In a statement posted on his Twitter account, Day said that though the chances for a Zika infection are slight, competing “absolutely poses health risks to me and my family.”
“While it has always been a major goal to compete in the Olympics on behalf of my country, playing golf cannot take precedent over the safety of our family. I will not place them at risk,” reads Day’s statement.
Golf is set to make its return as an Olympic sport after 112 years, with the last match during the games taking place in 1904 at the Glen Echo Country Club in St. Louis.
However, its comeback has been plagued with top players like Day dropping out due to Zika fears. Fourth-ranked Rory Mcilroy dropped out last week for fear of also endangering any of his future children with the virus.
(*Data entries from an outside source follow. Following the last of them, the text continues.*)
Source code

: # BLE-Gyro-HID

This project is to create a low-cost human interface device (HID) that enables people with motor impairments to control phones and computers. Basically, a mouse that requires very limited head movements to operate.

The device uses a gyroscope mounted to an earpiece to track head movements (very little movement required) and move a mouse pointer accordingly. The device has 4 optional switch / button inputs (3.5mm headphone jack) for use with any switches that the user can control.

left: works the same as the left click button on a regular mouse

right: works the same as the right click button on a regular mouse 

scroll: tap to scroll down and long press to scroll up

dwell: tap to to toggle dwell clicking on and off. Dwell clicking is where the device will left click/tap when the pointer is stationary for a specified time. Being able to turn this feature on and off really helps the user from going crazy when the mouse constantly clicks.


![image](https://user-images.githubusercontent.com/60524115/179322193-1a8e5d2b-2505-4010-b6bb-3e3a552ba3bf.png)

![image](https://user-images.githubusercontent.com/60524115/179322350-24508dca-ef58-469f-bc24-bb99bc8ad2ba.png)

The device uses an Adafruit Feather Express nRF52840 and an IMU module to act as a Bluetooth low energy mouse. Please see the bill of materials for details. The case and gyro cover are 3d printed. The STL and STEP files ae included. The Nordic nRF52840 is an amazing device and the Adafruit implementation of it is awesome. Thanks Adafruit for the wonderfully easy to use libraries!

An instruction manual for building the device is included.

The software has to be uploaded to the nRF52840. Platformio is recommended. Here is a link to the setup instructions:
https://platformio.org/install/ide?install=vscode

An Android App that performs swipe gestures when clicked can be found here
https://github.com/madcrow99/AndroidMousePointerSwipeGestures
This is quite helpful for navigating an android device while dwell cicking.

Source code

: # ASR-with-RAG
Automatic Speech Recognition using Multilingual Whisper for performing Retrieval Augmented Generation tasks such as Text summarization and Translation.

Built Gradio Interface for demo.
Zika has scared off Graeme McDowell and Branden Grace while other players like Louis Oosthuizen and Adam Scott have cited family and a need for time off after busy summer schedules.
The Olympic golf course in Rio has also been plagued by controversy. Environmental critics, blasted the International Olympics Committee at a press conference last year for carving the course from a nature preserve.
In February, the Rio Olympic Committee claimed course construction actually encouraged a 167 percent increase in vegetation and introduced 145 new species into the area.
Others think golf has no place as an Olympic sport. Barry Maister, a New Zealand IOC member, dismissed the reinstated sport for all of its player trouble.
“Just getting in with your name, and then putting up some second or third rate players, is so far from the Olympic ideal or the expectation of the Olympic Movement,” said Maister to a New Zealand radio show. “Quite frankly, any sport that cannot deliver its best athletes, in my view, should not be there.”